Last year, BTC pulled out all the stops to show four quarters of positive operating cash flow and now don't have to release quarterly "4C" reports. That trend has gone into reverse and the annual report is our best chance to infer what happened.
Operating cash flow for FY23 was negative $11.7M implying CF for H2 alone of negative $9.7M. That's a massive deterioration. When you add the capitalised development costs and PPE, cash out was over $17M for H2 alone!
In earlier posts I pointed out the massive amounts of deferred revenue that appeared on the balance sheet. This means that they have been paid (collected the cash) but not provided the service yet. Good for cash flow but it can't keep increasing. I expect that this is selling two and three-year contracts with payment in advance. Now it seems that it is not always the customer paying - sometimes it is the finance company. In note 6, BTC reveal a finance charge of over $5 million for factoring. That's new. If the finance company is charging 10%, that would mean $50M of rolling funding.
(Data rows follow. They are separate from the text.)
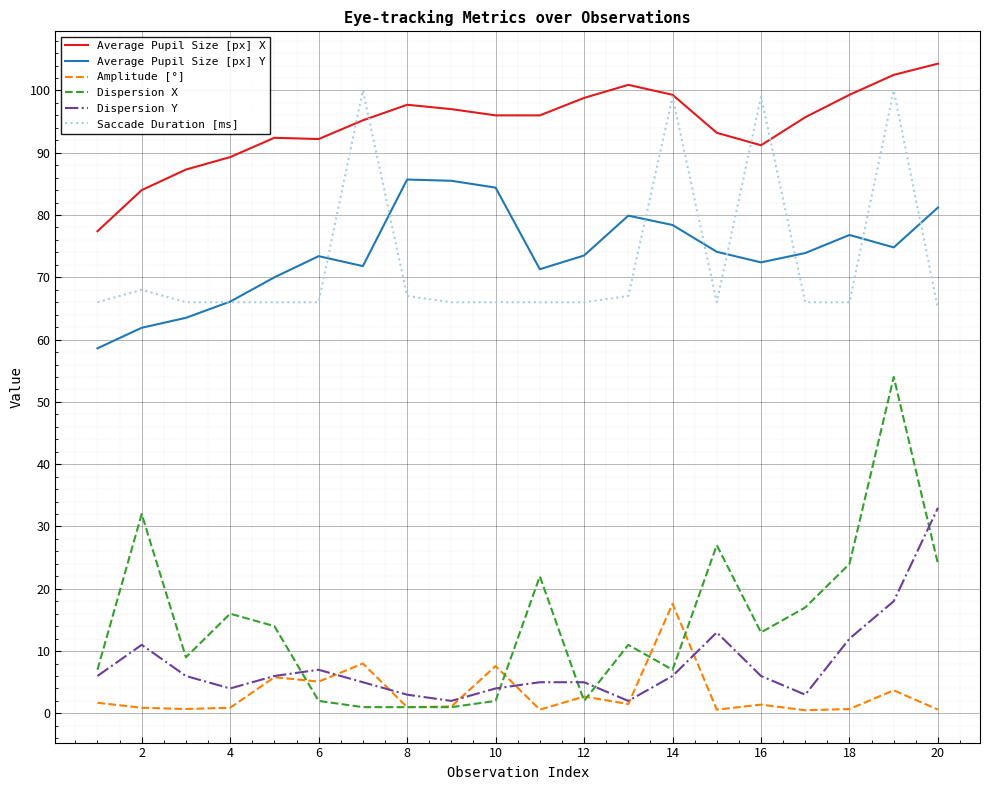

Which series has the widest spread of values?

Dispersion X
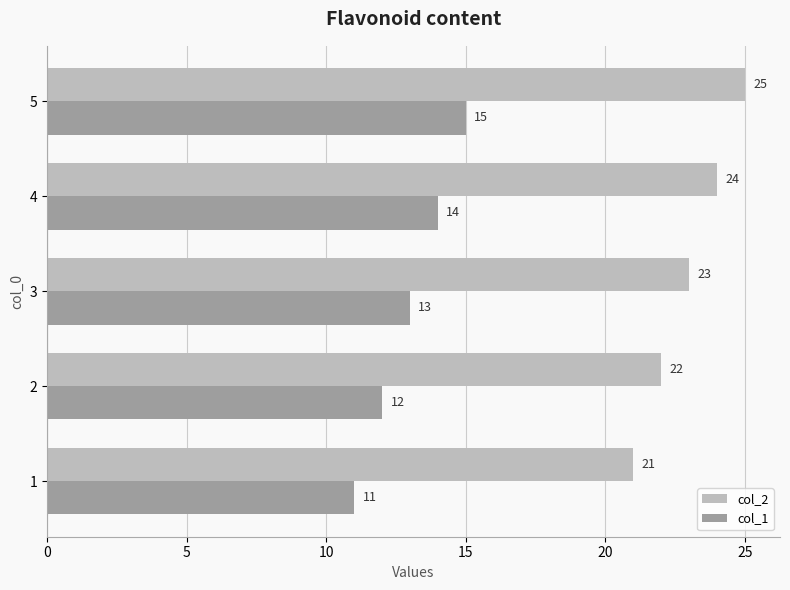

What is the difference between the highest and lowest values at 5?

10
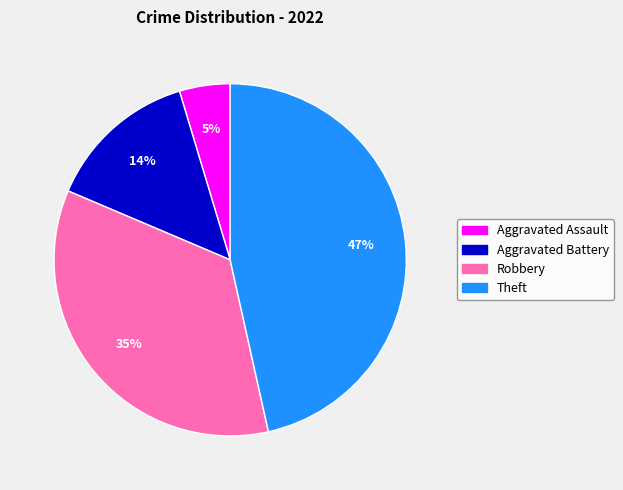

What is the largest slice in the pie chart?

Theft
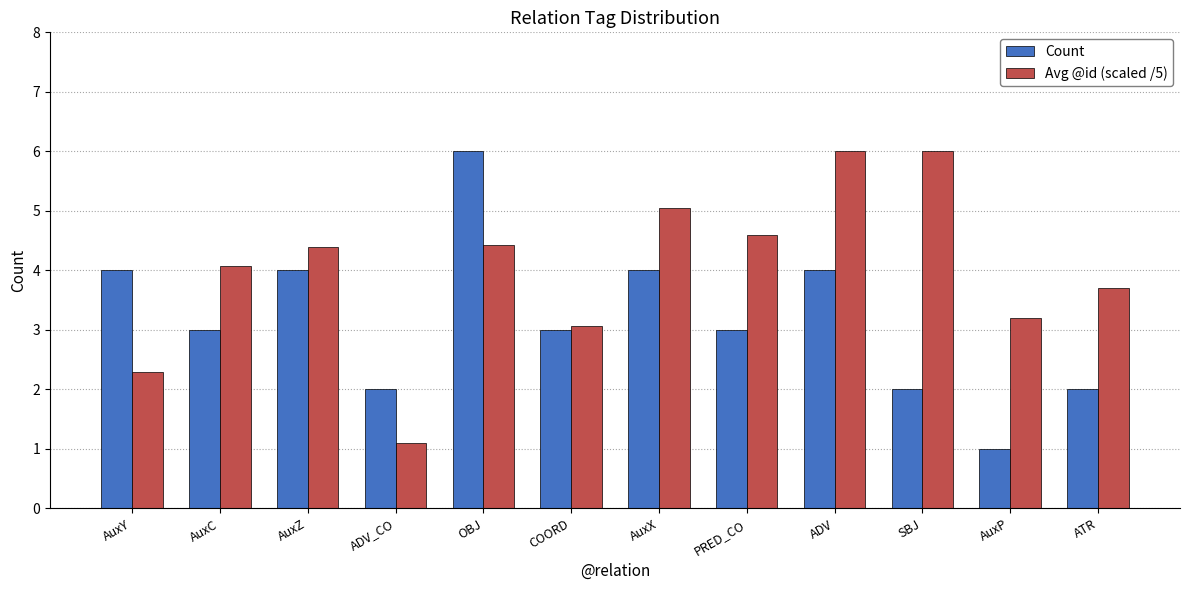

What is the spread (max minus min) of values at AuxC?

1.1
I've been worried about their bad debts but that has not panned out. They wrote off a net $900k for the year. Their provision going forward looks low at about half of that but not as significant as other points above.
In short, BTC continue to burn cash and the tricks used to show a positive cash flow have run their course. If capitalised software development is included in FCF, I'd expect BTC to continue to burn over $10M per half year.